• Work task: Among the lines below, return each one that contains the word "left".

• Source data:
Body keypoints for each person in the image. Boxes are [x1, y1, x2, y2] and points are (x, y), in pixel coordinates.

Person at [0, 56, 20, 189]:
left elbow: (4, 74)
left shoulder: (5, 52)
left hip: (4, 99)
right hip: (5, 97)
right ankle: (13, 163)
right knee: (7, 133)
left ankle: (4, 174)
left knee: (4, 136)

• Exercise output:
left elbow: (4, 74)
left shoulder: (5, 52)
left hip: (4, 99)
left ankle: (4, 174)
left knee: (4, 136)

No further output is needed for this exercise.